Government Security Officials Warn Of Evolving Terrorist Threats
WASHINGTON – A top Homeland Security Department official described recent “major shifts” in terrorist threats to the United States during a Senate hearing last week.
Some threats come from residents of Syria and Iraq displaced by military struggles while others come from emerging technologies for which the U.S. government still is developing defenses, said David Glawe, the Homeland Security Department’s undersecretary of intelligence and analysis.
U.S. defense forces need “a better understanding of those individuals who have been forced into displaced persons camps within the region and subsequently potentially subjected to attempts from hardened ISIS fighters or sympathizers to radicalize them to violence,” Glawe said in his testimony before the Senate Homeland Security Committee.

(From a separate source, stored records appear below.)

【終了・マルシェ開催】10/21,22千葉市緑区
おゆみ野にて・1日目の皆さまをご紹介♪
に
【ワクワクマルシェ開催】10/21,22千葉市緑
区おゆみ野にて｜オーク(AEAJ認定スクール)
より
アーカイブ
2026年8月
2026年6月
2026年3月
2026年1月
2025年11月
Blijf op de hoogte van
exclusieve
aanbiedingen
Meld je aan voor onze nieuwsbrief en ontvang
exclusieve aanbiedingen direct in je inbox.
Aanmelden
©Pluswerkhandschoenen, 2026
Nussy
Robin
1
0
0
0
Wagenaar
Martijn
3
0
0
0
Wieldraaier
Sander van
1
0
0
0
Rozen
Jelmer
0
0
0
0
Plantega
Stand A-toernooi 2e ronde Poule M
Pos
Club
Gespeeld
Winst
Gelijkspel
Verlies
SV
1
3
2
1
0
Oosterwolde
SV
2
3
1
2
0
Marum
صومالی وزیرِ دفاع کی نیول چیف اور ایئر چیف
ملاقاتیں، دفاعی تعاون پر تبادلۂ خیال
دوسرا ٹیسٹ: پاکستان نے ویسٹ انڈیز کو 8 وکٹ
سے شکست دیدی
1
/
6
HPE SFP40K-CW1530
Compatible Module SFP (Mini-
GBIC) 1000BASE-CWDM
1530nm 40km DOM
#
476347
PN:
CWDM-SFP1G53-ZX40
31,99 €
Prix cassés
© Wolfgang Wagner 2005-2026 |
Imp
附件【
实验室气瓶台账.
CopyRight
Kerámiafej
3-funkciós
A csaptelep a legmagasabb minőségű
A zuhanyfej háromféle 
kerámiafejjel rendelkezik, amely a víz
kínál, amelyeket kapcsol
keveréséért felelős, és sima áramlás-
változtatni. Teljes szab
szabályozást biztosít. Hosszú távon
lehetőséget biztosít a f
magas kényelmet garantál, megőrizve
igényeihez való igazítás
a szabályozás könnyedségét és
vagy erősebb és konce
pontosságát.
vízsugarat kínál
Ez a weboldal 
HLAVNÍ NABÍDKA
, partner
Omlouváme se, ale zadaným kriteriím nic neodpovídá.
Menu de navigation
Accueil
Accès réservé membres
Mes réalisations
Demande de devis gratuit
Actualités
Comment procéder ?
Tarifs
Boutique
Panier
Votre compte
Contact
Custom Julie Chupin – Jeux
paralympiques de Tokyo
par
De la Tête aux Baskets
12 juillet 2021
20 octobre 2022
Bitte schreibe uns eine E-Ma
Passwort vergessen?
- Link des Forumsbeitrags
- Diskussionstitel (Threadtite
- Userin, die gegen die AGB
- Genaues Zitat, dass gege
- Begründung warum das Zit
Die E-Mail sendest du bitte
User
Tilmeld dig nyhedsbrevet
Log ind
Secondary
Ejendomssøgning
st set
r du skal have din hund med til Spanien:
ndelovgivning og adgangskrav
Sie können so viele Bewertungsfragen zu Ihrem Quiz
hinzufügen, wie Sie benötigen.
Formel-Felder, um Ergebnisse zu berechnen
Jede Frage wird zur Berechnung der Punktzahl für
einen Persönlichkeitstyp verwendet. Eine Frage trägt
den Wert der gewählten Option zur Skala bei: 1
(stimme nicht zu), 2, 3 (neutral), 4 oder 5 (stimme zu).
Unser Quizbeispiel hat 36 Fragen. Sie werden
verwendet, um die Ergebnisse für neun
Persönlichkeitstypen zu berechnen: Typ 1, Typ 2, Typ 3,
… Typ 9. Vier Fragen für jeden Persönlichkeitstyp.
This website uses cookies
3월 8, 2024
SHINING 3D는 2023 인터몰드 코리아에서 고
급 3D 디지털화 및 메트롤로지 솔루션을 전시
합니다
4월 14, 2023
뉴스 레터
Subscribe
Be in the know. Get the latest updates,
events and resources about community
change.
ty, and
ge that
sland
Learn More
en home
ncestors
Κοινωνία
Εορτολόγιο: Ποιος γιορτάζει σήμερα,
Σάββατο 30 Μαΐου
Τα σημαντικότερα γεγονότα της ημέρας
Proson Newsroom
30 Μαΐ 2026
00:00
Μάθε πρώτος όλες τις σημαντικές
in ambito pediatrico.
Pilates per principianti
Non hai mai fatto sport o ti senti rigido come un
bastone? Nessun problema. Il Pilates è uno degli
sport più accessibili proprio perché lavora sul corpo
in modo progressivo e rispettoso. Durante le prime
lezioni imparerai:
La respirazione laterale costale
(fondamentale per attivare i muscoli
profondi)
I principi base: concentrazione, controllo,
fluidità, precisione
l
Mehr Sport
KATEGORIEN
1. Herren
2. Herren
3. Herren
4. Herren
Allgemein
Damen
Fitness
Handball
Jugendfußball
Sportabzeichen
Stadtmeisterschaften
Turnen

Patrolling the U.S. border helps impede some foreign terrorists but their influence also extends through lawless regions of the world and the Internet, he said. As a result, they continue to recruit fighters in ways Western nations cannot control.
“These organizations may target our interests and aspire to target us here at home,” Glawe said.
In September, the Homeland Security Department released a “Strategic Framework” against terrorism. Glawe said it uses new assessment tools to review the Homeland Security Department’s past performance and update its plans for future action.
It relies heavily on technologies which Glawe did not describe.
Other threats are emerging domestically, often driven by ethnic hatred, he said.
“The prevalent trend of Americans driven by violent extremist ideologies or personal grievances to commit acts of terrorism, mass violence or targeted violence with little apparent warning creates a unique challenge to traditional law enforcement and investigation methods,” he said.
One day before the Senate hearing, the FBI announced the arrest of a 27-year-old man who plotted to bomb a historic synagogue in Pueblo, Colorado. Richard Holzer was arrested after two undercover FBI agents brought him fake pipe bombs he wanted to use to blow up the Temple Emanuel.
He was known for advocating anti-Semitic viewpoints, law enforcement officials said.
Other witnesses at the Senate hearing offered warnings similar to those of Glawe.
“The most persistent threats to the nation and to U.S. interests abroad are homegrown violent extremists, domestic violent extremists and foreign terrorist organizations,” said FBI director Christopher Wray.
Threats to the nation’s computer infrastructure have evolved since Sept. 11, 2001 from foreign-based attacks to domestic strikes by individuals inspired by terrorist organizations, Wray said. Their tactics might have changed but they continue to pose risks of “large-scale attacks” against U.S. information technology.
“The FBI assesses [homegrown violent extremists] are the greatest, most immediate terrorism threat to the homeland,” Wray said.
Social media provide other opportunities to recruit and train terrorists, he said.
“Due to online recruitment, indoctrination and instruction, [foreign terrorist organizations] are no longer dependent on finding ways to get terrorist operatives into the United States to recruit and carry out acts of terrorism,” Wray said in his testimony.
Russell Travers, acting director of the National Counterterrorism Center, warned against complacency by U.S. allies and partners in the struggle against terrorism.
He said the perception that terrorism is largely defeated in the Middle East is making some U.S. “partners” shift their resources to other concerns, thereby increasing the risk of a violent resurgence. Some of the terrorists’ new weapons include unmanned aerial vehicles, or drones.
Travers suggested more partnerships with some of the same companies developing the technologies.
“These partnerships have already borne fruit,” Travers said. “For instance, private sector action—enabled by government assistance—has greatly curtailed the accessibility of violent extremist content from ISIS on the Internet. However, subsequent terrorist adaptations, including the increased use of closed social media forums, only highlight the need to sustain and build on these partnerships.”